* [Your task]: Report all lines below with the word "group".

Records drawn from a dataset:
========
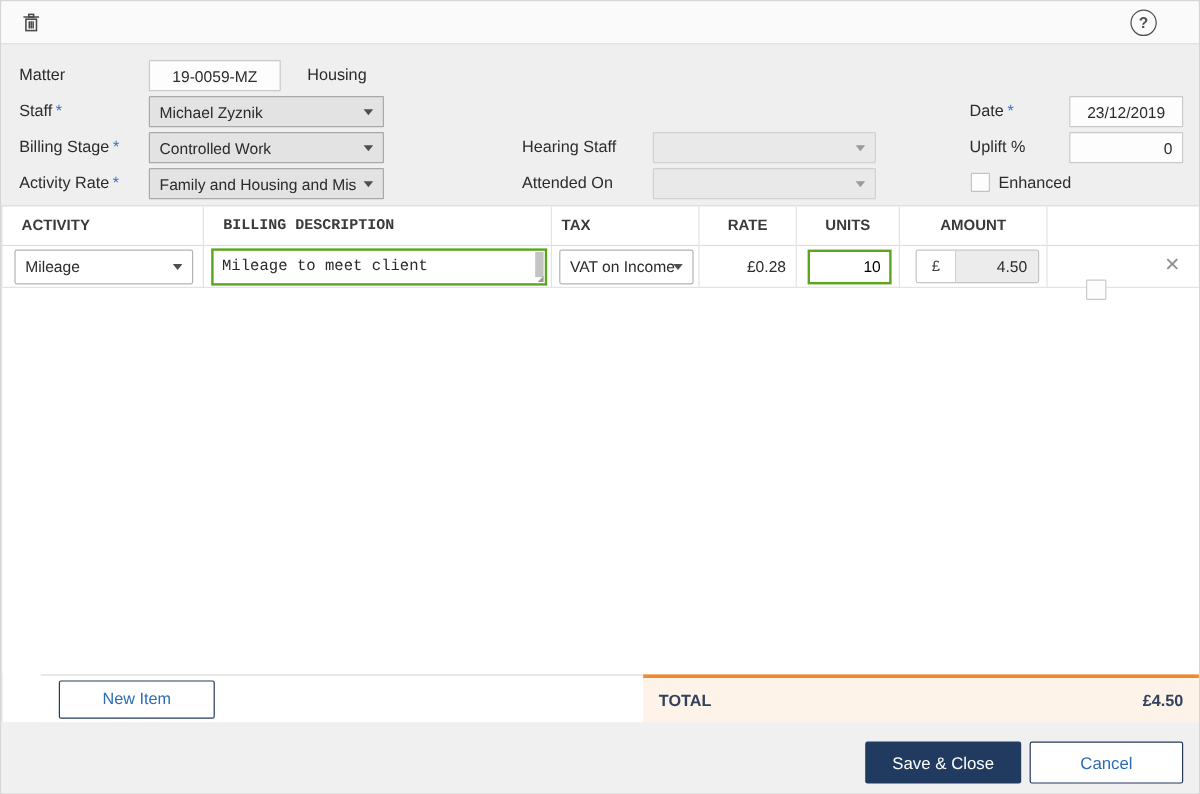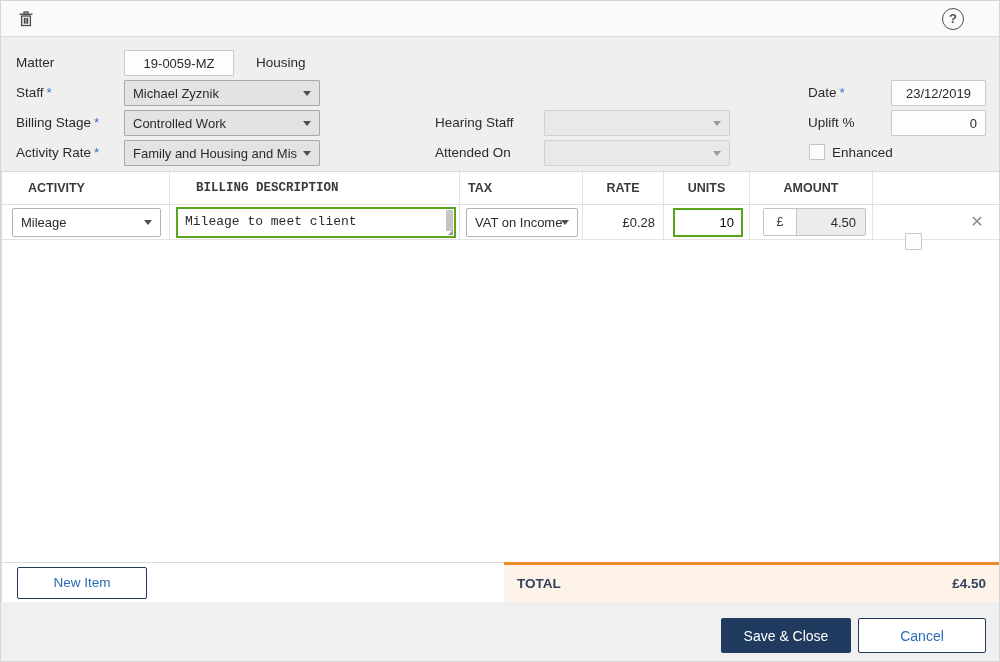--- a/index.html
+++ b/index.html
@@ -38,21 +38,21 @@
   .grid-row { display: flex; height: 35px; flex: 0 0 35px; border-bottom: 1px solid #e3e3e3; }
   .rcell { display: flex; align-items: center; border-right: 1px solid #e3e3e3; position: relative; }
   .col-activity { width: 168px; }
   .col-desc { width: 290px; font-family: Liberation Mono, monospace; }
   .col-tax { width: 123px; }
   .col-rate { width: 81px; }
   .col-units { width: 86px; }
   .col-amount { width: 123px; }
   .col-inctax { width: 81px; margin-top: 36px; }
   .col-del { width: 46px; border-right: none !important; }
-  .pad-l { padding-left: 26px; }
+  .pad-l { padding-left: 16px; }
   .hcell.c { text-align: center; }
 
   .row-select { height: 29px; background: #ffffff; border: 1px solid #b3b3b3; border-radius: 2px; display: flex; align-items: center; padding: 0 20px 0 8px; position: relative; cursor: pointer; font-size: 13px; overflow: hidden; white-space: nowrap; }
   .sel-activity { margin-left: 10px; width: 149px; }
   .sel-tax { margin-left: 6px; width: 112px; }
   .fake-textarea { position: relative; margin-left: 6px; width: 280px; height: 31px; background: #ffffff; border: 2px solid #5aa41e; padding: 5px 16px 0 7px; font-size: 13px; white-space: nowrap; overflow: hidden; cursor: text; }
   .scroll-thumb { position: absolute; top: 1px; right: 1px; width: 7px; height: 21px; background: #c4c4c4; }
   .resize-corner { position: absolute; right: 1px; bottom: 1px; width: 0; height: 0; border-left: 5px solid transparent; border-bottom: 5px solid #9a9a9a; }
   .rate-text { width: 100%; text-align: right; padding-right: 8px; font-size: 13px; }
   .units-input { margin-left: 9px; width: 70px; height: 29px; border: 2px solid #5aa41e; background: #ffffff; font-family: inherit; font-size: 13px; text-align: right; padding: 8px 7px; }
@@ -60,21 +60,21 @@
   .amount-ctl .cur { width: 33px; flex: 0 0 33px; border-right: 1px solid #c3c3c3; display: flex; align-items: center; justify-content: center; font-size: 12.5px; color: #444; background: #fff; }
   .amount-ctl .amt { flex: 1; background: #ececec; display: flex; align-items: center; justify-content: flex-end; padding-right: 9px; font-size: 13px; color: #2b2b2b; }
   .cell-center { justify-content: center; }
   .row-checkbox { width: 17px; height: 17px; background: #fdfdfd; border: 1px solid #c9c9c9; border-radius: 1px; cursor: pointer; }
   .del-x { color: #8f8f8f; font-size: 16px; line-height: 1; cursor: pointer; }
 
   .grid-filler { flex: 1 1 auto; background: #ffffff; }
 
   
   .grid-bottom { display: flex; height: 40px; flex: 0 0 40px; }
-  .gb-left { width: 502px; flex: 0 0 502px; background: #ffffff; border-top: 1px solid #d9d9d9; display: flex; align-items: center; }
+  .gb-left { width: 502px; flex: 0 0 502px; background: #ffffff; border-top: 1px solid #d9d9d9; display: flex; align-items: center; margin-left: 32px; }
   .new-item-btn { margin-left: 15px; width: 130px; height: 32px; background: #ffffff; border: 1px solid #24385c; border-radius: 2px; color: #2b6cb5; font-family: inherit; font-size: 13.5px; cursor: pointer; }
   .gb-right { flex: 1; background: #fdf3e8; border-top: 3px solid #ed8a2d; display: flex; align-items: center; justify-content: space-between; padding: 0 14px 0 13px; }
   .total-label { font-weight: 700; font-size: 13.5px; color: #33415c; }
   .total-value { font-weight: 700; font-size: 13.5px; color: #33415c; }
 
   
   .footer { position: absolute; top: 601px; left: 0; width: 1000px; height: 61px; background: #f0f0f0; }
   .save-btn { position: absolute; left: 720px; top: 16px; width: 130px; height: 35px; background: #203a60; color: #ffffff; border: none; border-radius: 2px; font-family: inherit; font-size: 14px; cursor: pointer; }
   .cancel-btn { position: absolute; left: 857px; top: 16px; width: 128px; height: 35px; background: #ffffff; color: #2b6cb5; border: 1px solid #24385c; border-radius: 2px; font-family: inherit; font-size: 14px; cursor: pointer; }
 </style>

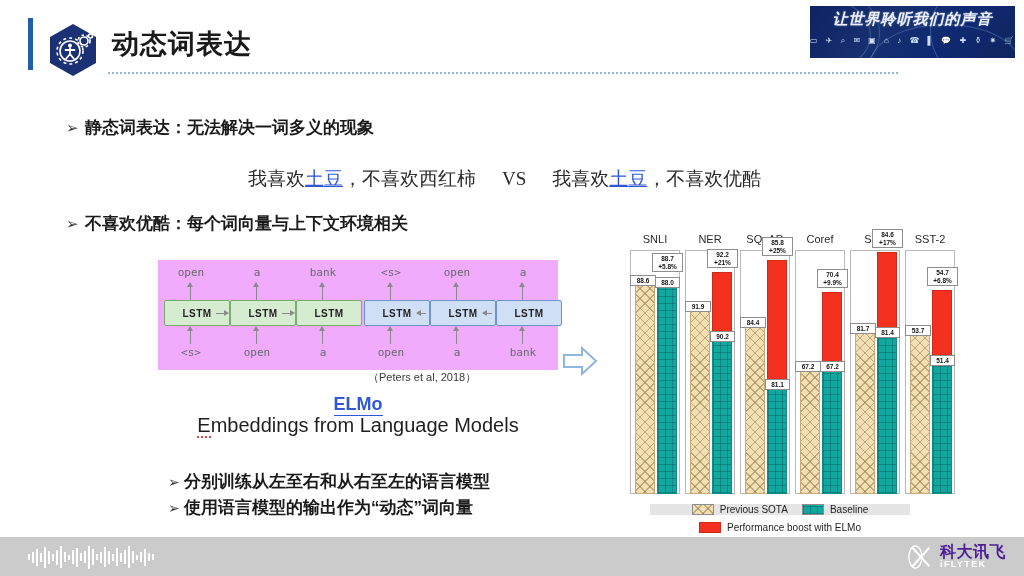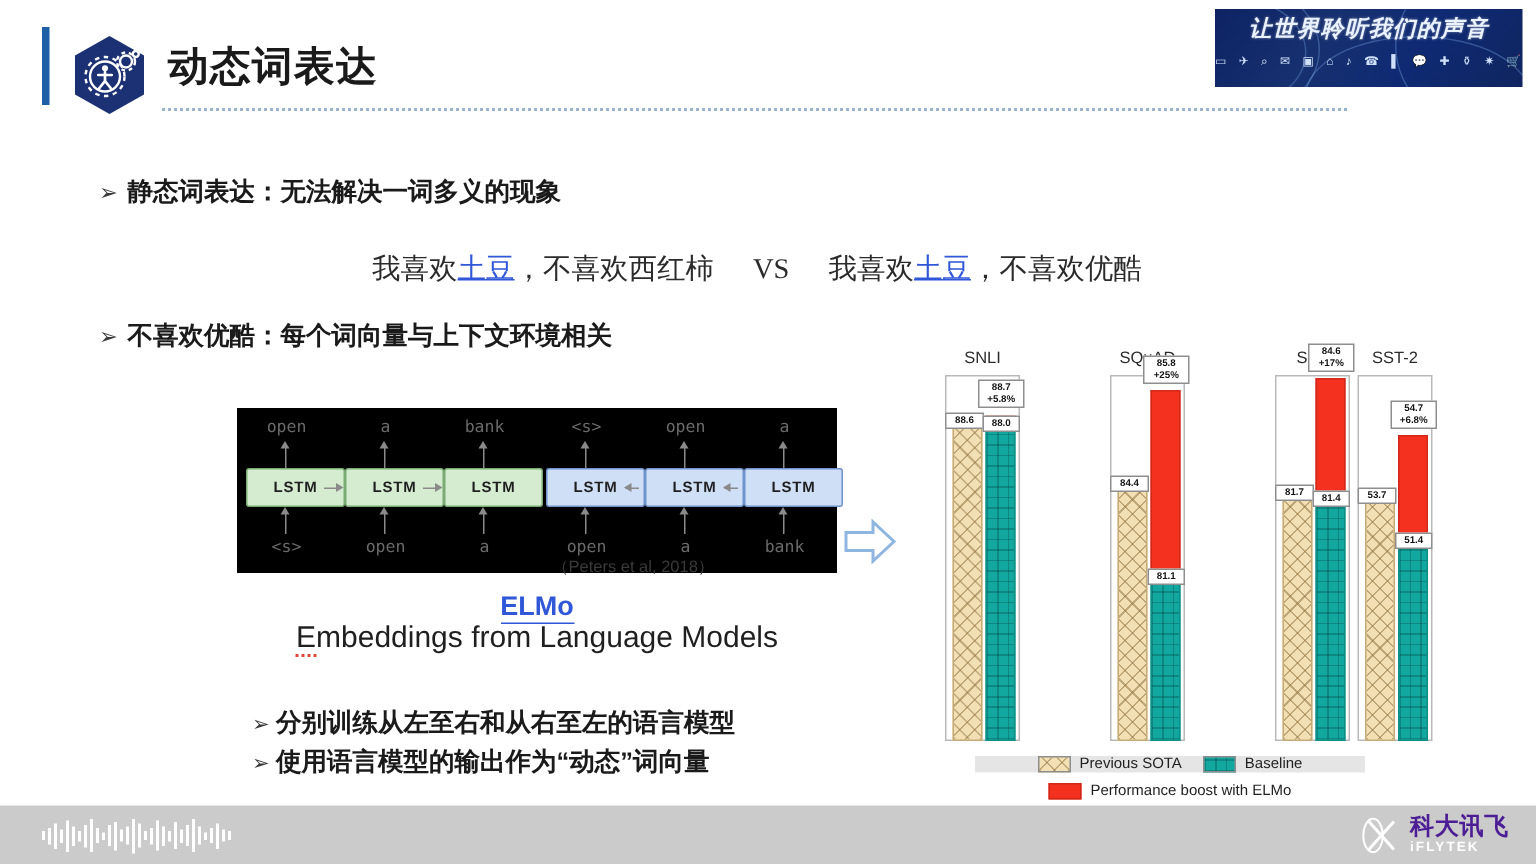--- a/index.html
+++ b/index.html
@@ -65,22 +65,22 @@
   #example-line {
     position: absolute; left: 248px; top: 166px;
     font-family: "Liberation Serif", "DejaVu Serif", serif;
     font-size: 19px; color: #2b2b2b; white-space: nowrap;
   }
   .kw-blue { color: #2f57d8; text-decoration: underline; }
   .vs-gap { display: inline-block; width: 26px; }
 
   
   #lstm-panel {
-    position: absolute; left: 158px; top: 272px; width: 400px; height: 110px;
-    background: #000000;
+    position: absolute; left: 158px; top: 260px; width: 400px; height: 110px;
+    background: #f0abfc;
   }
   .tok {
     position: absolute; font-family: "DejaVu Sans Mono", monospace;
     font-size: 11px; color: #6a6a6a; text-align: center; width: 54px;
   }
   .lstm-box {
     position: absolute; width: 66px; height: 26px; border-radius: 2px;
     font-size: 10px; font-weight: bold; color: #1f1f1f;
     display: flex; align-items: center; justify-content: center;
     letter-spacing: .5px;
@@ -345,32 +345,52 @@
     <div class="task-label">SNLI</div>
     <div class="task-frame"></div>
     <div class="bar-sota" style="height:216.3px;"></div>
     <div class="bar-base" style="height:214.8px;"></div>
     <div class="bar-boost" style="bottom:214.8px; height:1.7px;"></div>
     <div class="val-tag tag-sota" style="bottom:208px;">88.6</div>
     <div class="val-tag tag-base" style="bottom:206px;">88.0</div>
     <div class="val-tag tag-elmo" style="bottom:222px;"><span>88.7</span><br><span>+5.8%</span></div>
   </div>
 
+  <div class="task-group" style="left:71px;">
+    <div class="task-label">NER</div>
+    <div class="task-frame"></div>
+    <div class="bar-sota" style="height:190px;"></div>
+    <div class="bar-base" style="height:160px;"></div>
+    <div class="bar-boost" style="bottom:160px; height:62px;"></div>
+    <div class="val-tag tag-sota" style="bottom:182px;">91.9</div>
+    <div class="val-tag tag-base" style="bottom:152px;">90.2</div>
+    <div class="val-tag tag-elmo" style="bottom:226px;"><span>92.2</span><br><span>+21%</span></div>
+  </div>
 
   <div class="task-group" style="left:126px;">
     <div class="task-label">SQuAD</div>
     <div class="task-frame"></div>
     <div class="bar-sota" style="height:174px;"></div>
     <div class="bar-base" style="height:112px;"></div>
     <div class="bar-boost" style="bottom:112px; height:122px;"></div>
     <div class="val-tag tag-sota" style="bottom:166px;">84.4</div>
     <div class="val-tag tag-base" style="bottom:104px;">81.1</div>
     <div class="val-tag tag-elmo" style="bottom:238px;"><span>85.8</span><br><span>+25%</span></div>
   </div>
 
+  <div class="task-group" style="left:181px;">
+    <div class="task-label">Coref</div>
+    <div class="task-frame"></div>
+    <div class="bar-sota" style="height:130px;"></div>
+    <div class="bar-base" style="height:130px;"></div>
+    <div class="bar-boost" style="bottom:130px; height:72px;"></div>
+    <div class="val-tag tag-sota" style="bottom:122px;">67.2</div>
+    <div class="val-tag tag-base" style="bottom:122px;">67.2</div>
+    <div class="val-tag tag-elmo" style="bottom:206px;"><span>70.4</span><br><span>+9.9%</span></div>
+  </div>
 
   <div class="task-group" style="left:236px;">
     <div class="task-label">SRL</div>
     <div class="task-frame"></div>
     <div class="bar-sota" style="height:168px;"></div>
     <div class="bar-base" style="height:164px;"></div>
     <div class="bar-boost" style="bottom:164px; height:78px;"></div>
     <div class="val-tag tag-sota" style="bottom:160px;">81.7</div>
     <div class="val-tag tag-base" style="bottom:156px;">81.4</div>
     <div class="val-tag tag-elmo" style="bottom:246px;"><span>84.6</span><br><span>+17%</span></div>

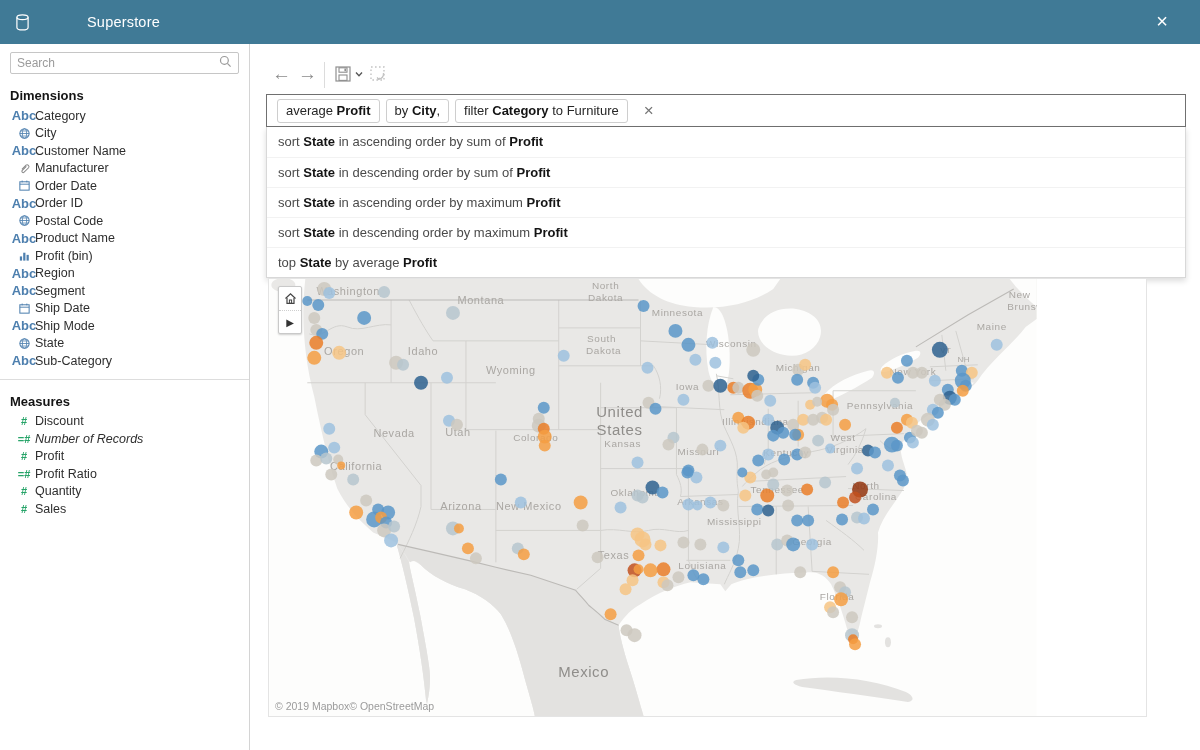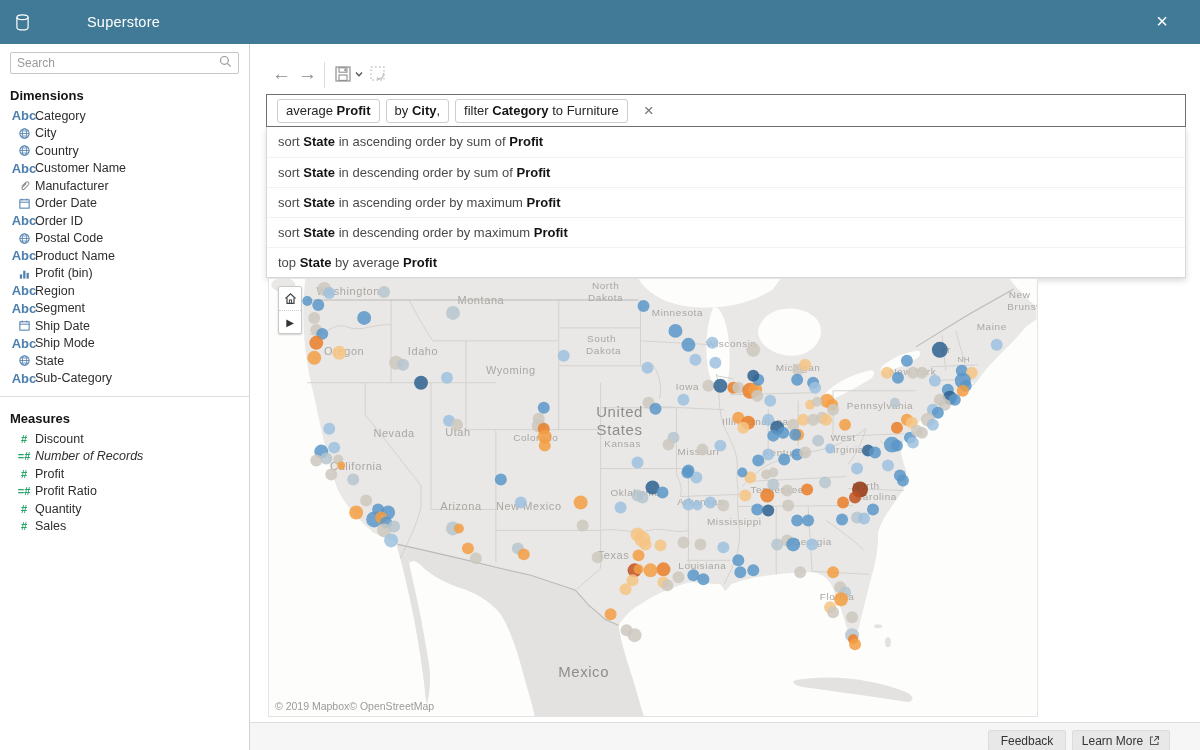--- a/index.html
+++ b/index.html
@@ -46,21 +46,21 @@
   .typed { flex:1; margin-left:4px; height:24px; display:flex; align-items:center; border-bottom:2px solid var(--underline,#5aa6da); font-size:13.5px; color:#111; cursor:text; }
   .caret-bar { width:1px; height:16px; background:#222; margin-left:1px; }
   .qclear { margin-left:10px; color:#757575; font-size:17px; cursor:pointer; line-height:18px; }
 
   
   .sugs { position:absolute; left:266px; top:127px; width:920px; background:#fff; border:1px solid #d8d8d8; border-top:none; box-shadow:0 3px 6px rgba(0,0,0,.14); }
   .sug { height:30px; line-height:30px; padding:0 11px; font-size:13px; color:#4a4a4a; cursor:pointer; border-top:1px solid #f2f2f2; white-space:nowrap; }
   .sug:first-child { border-top:none; }
 
   
-  .viz { position:absolute; left:268px; top:278px; width:770px; height:439px; border:1px solid #e4e4e4; background:#fff; }
+  .viz { position:absolute; left:268px; top:278px; width:879px; height:439px; border:1px solid #e4e4e4; background:#fff; }
   .viz svg.map { display:block; }
   .map-controls { position:absolute; left:9px; top:7px; width:24px; background:#fff; border:1px solid #c9c9c9; border-radius:2px; box-shadow:0 1px 2px rgba(0,0,0,.18); }
   .mc-btn { height:23px; display:flex; align-items:center; justify-content:center; cursor:pointer; }
   .mc-btn + .mc-btn { border-top:1px dotted #cfcfcf; }
   .mc-btn .tri { font-size:10px; color:#333; }
   .attrib { position:absolute; left:6px; bottom:4px; font-size:10.5px; color:#9b9b9b; }
 
   
   .foot { position:absolute; left:250px; top:722px; width:950px; height:28px; background:#f6f6f6; border-top:1px solid #dedede; }
   .fbtn { position:absolute; top:7px; height:21px; background:#e8e8e8; border:1px solid #dcdcdc; border-radius:2px; font-size:12px; color:#333; display:flex; align-items:center; justify-content:center; cursor:pointer; gap:6px; }
@@ -105,32 +105,20 @@
           <span class="fic">
             <svg class="ic" viewBox="0 0 14 14">
               <circle cx="7" cy="7" r="5" fill="none" stroke="#4d7fae" stroke-width="1.1"></circle>
               <ellipse cx="7" cy="7" rx="2.3" ry="5" fill="none" stroke="#4d7fae" stroke-width="0.9"></ellipse>
               <line x1="2" y1="7" x2="12" y2="7" stroke="#4d7fae" stroke-width="0.9"></line>
               <line x1="3" y1="4.3" x2="11" y2="4.3" stroke="#4d7fae" stroke-width="0.8"></line>
               <line x1="3" y1="9.7" x2="11" y2="9.7" stroke="#4d7fae" stroke-width="0.8"></line>
             </svg>
           </span>
           <span class="flb">City</span>
-        </div>
-        <div class="frow">
-          <span class="fic">
-            <svg class="ic" viewBox="0 0 14 14">
-              <circle cx="7" cy="7" r="5" fill="none" stroke="#4d7fae" stroke-width="1.1"></circle>
-              <ellipse cx="7" cy="7" rx="2.3" ry="5" fill="none" stroke="#4d7fae" stroke-width="0.9"></ellipse>
-              <line x1="2" y1="7" x2="12" y2="7" stroke="#4d7fae" stroke-width="0.9"></line>
-              <line x1="3" y1="4.3" x2="11" y2="4.3" stroke="#4d7fae" stroke-width="0.8"></line>
-              <line x1="3" y1="9.7" x2="11" y2="9.7" stroke="#4d7fae" stroke-width="0.8"></line>
-            </svg>
-          </span>
-          <span class="flb">Country</span>
         </div>
         <div class="frow">
           <span class="fic">
             <span class="ic-abc">Abc</span>
           </span>
           <span class="flb">Customer Name</span>
         </div>
         <div class="frow">
           <span class="fic">
             <svg class="ic" viewBox="0 0 14 14">
@@ -649,26 +637,13 @@
             <rect x="5.4" y="8" width="2.2" height="3.3" fill="none" stroke="#444" stroke-width="1"></rect>
           </svg>
       </div>
       <div class="mc-btn">
           <span class="tri">▶</span>
         </div>
     </div>
     <div class="attrib">© 2019 Mapbox© OpenStreetMap</div>
   </div>
 
-  <div class="foot">
-    <div class="fbtn feedback">
-      <span>Feedback</span>
-    </div>
-    <div class="fbtn learn">
-      <span>Learn More</span>
-      <svg width="11" height="11" viewBox="0 0 11 11">
-          <path d="M4,2 H1.5 V9.5 H9 V7" fill="none" stroke="#555" stroke-width="1.1"></path>
-          <path d="M6,1.5 H9.5 V5" fill="none" stroke="#555" stroke-width="1.1"></path>
-          <line x1="9.2" y1="1.8" x2="5.2" y2="5.8" stroke="#555" stroke-width="1.1"></line>
-        </svg>
-    </div>
-  </div>
 </div>
 
 </body></html>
========
* [Answer to this problem]:
+  <div class="task-group" style="left:71px;">
   <div class="task-group" style="left:126px;">
+  <div class="task-group" style="left:181px;">
   <div class="task-group" style="left:236px;">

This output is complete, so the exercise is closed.